- Opening Delimiter -
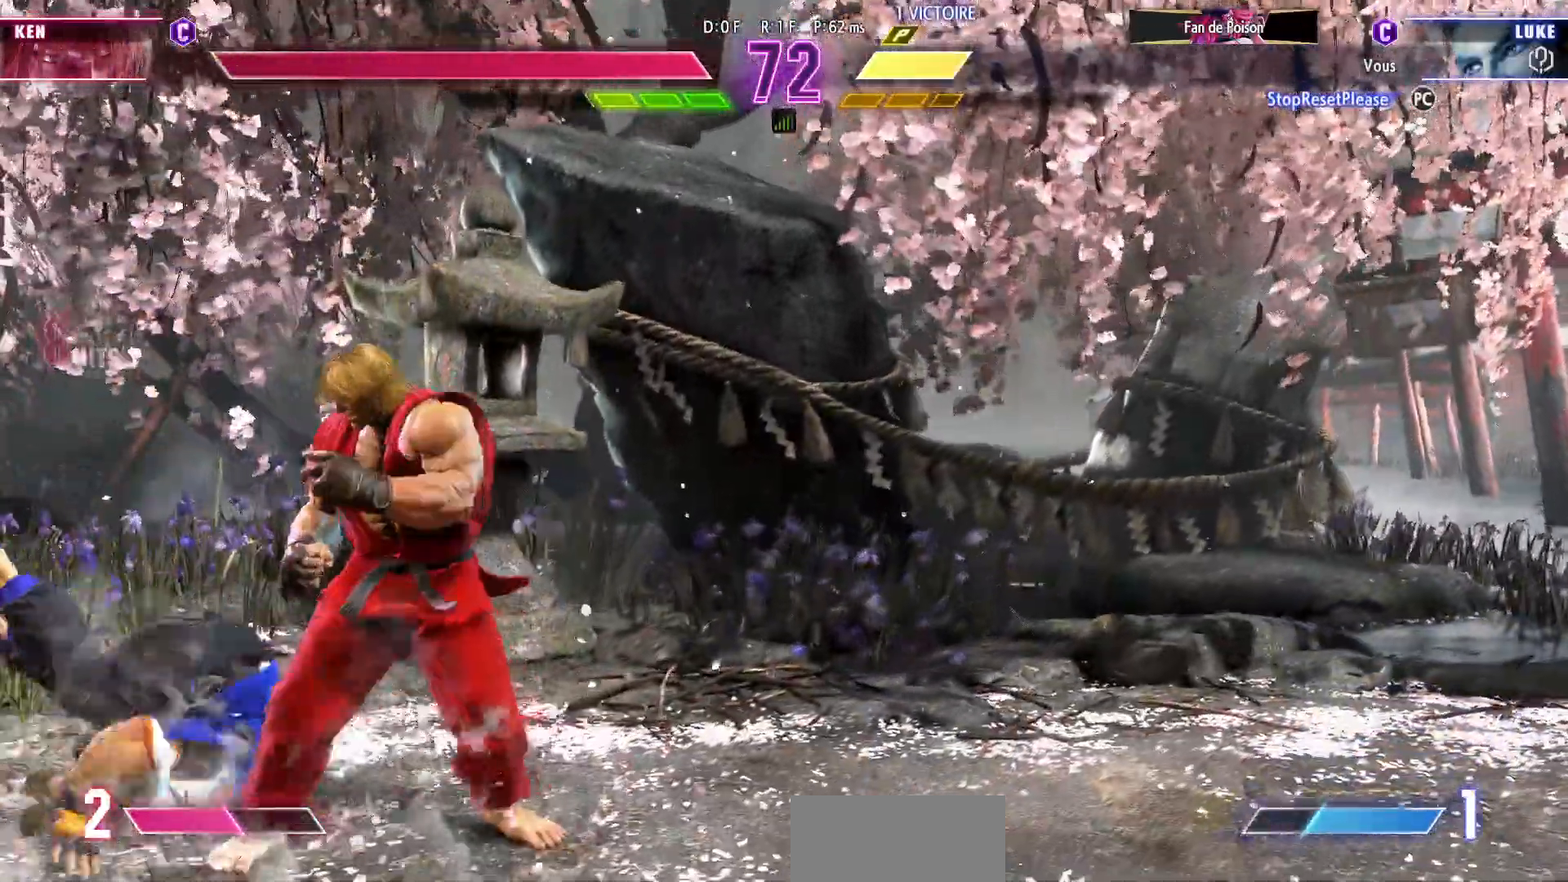
{"buttons": [], "left_stick": "down-left", "events": []}
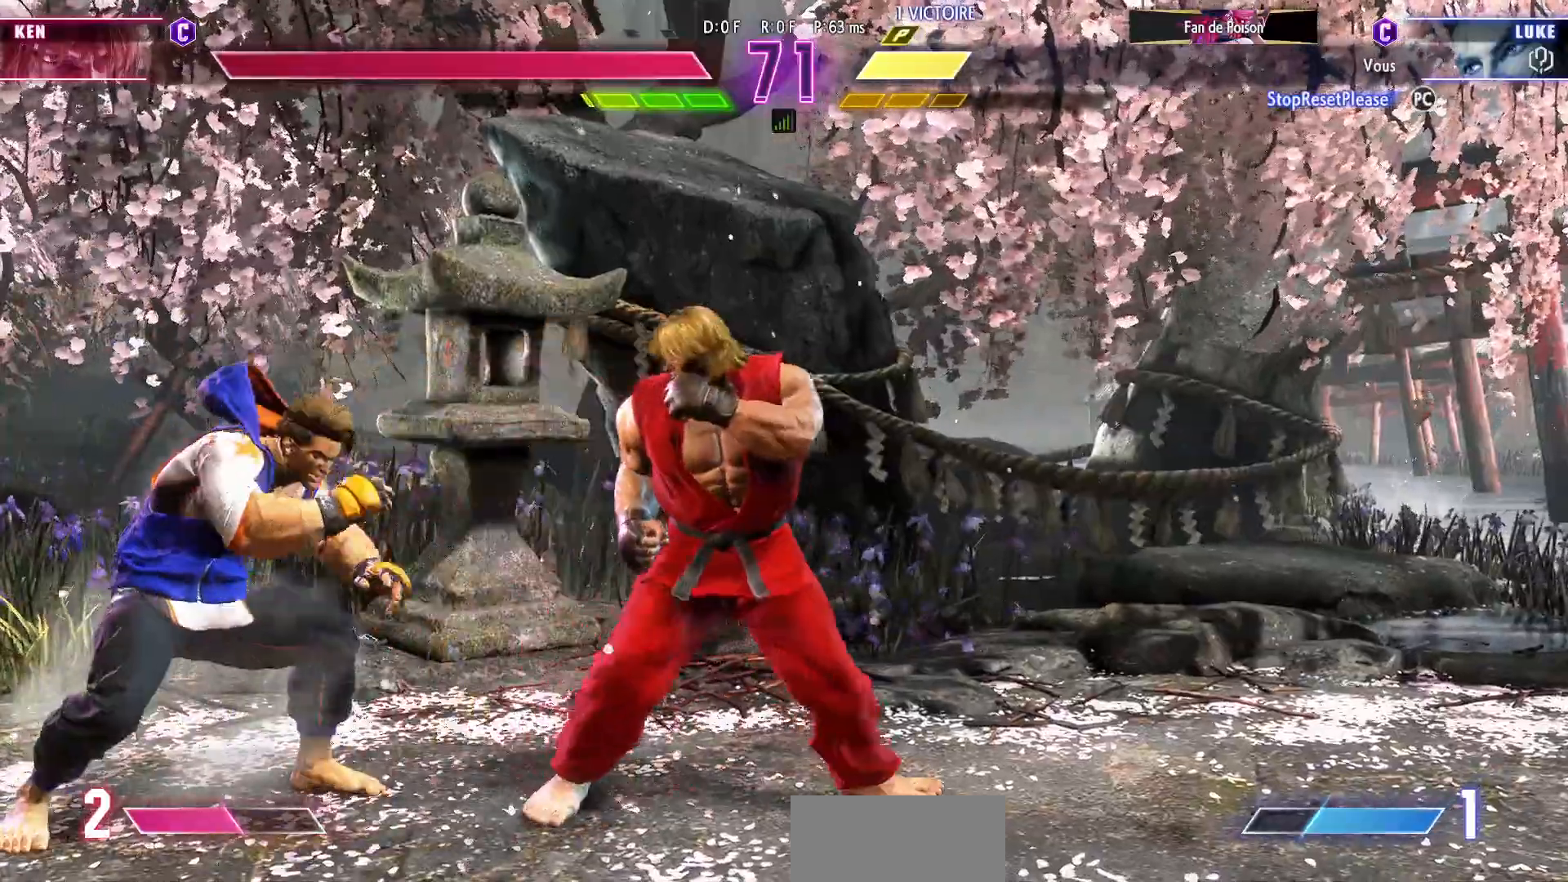
{"buttons": [], "left_stick": "down-left", "events": []}
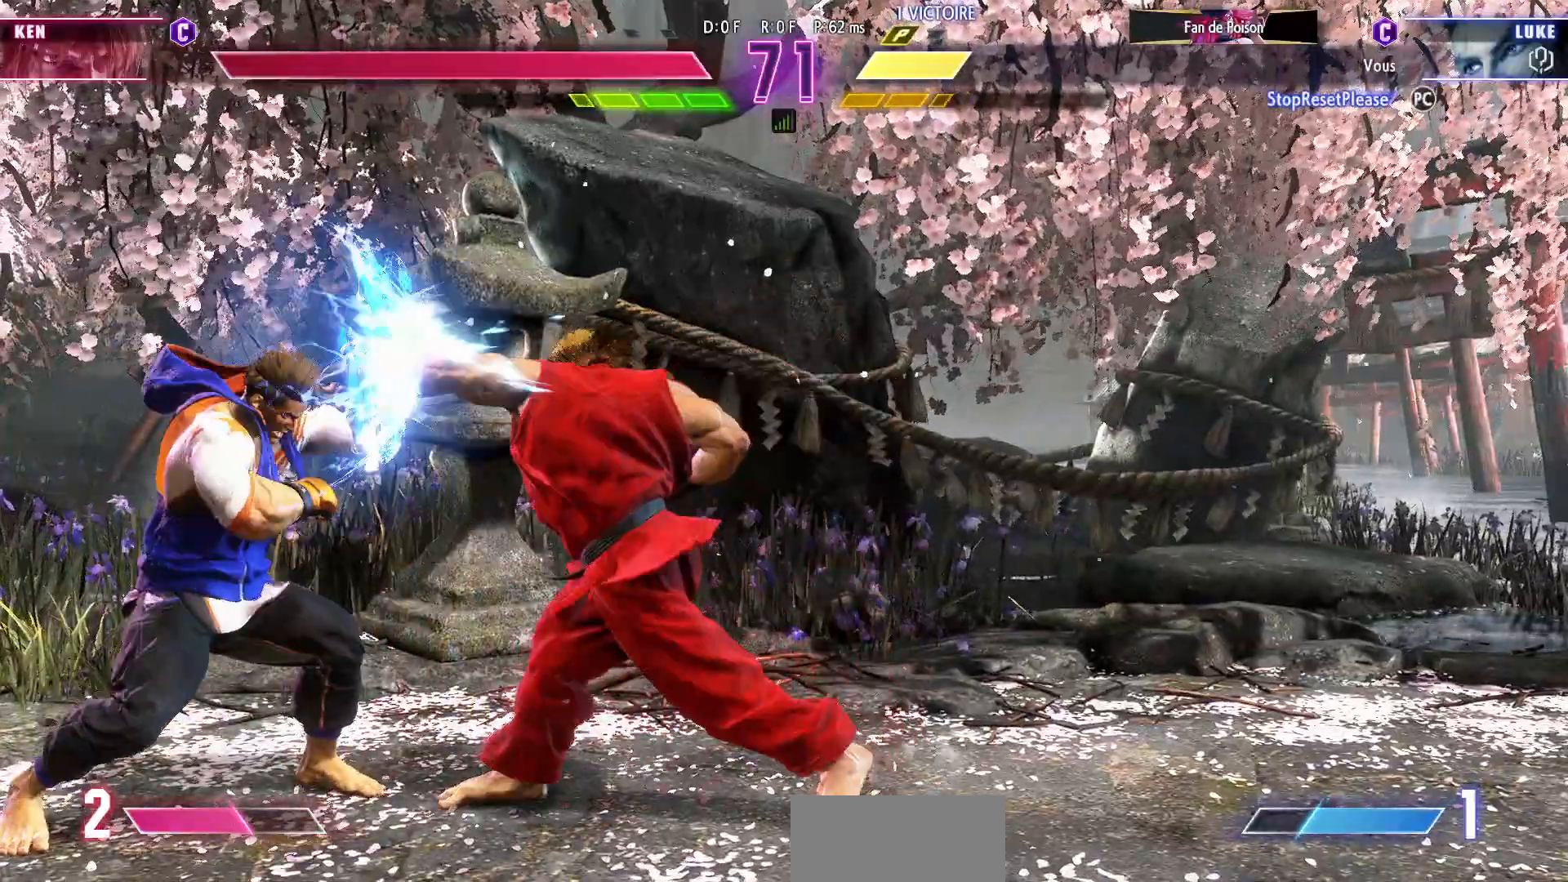
{"buttons": [], "left_stick": "down-left", "events": [[33, "CROSS", "down"], [33, "SQUARE", "down"], [150, "CROSS", "up"], [167, "SQUARE", "up"]]}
- Closing Delimiter -
**What the task asks**
The whole listing should be retyped word for word; none of its pictures belong in the copy.

**Answer space**
{"buttons": [], "left_stick": "down-left", "events": []}
{"buttons": [], "left_stick": "down-left", "events": []}
{"buttons": [], "left_stick": "down-left", "events": [[33, "CROSS", "down"], [33, "SQUARE", "down"], [150, "CROSS", "up"], [167, "SQUARE", "up"]]}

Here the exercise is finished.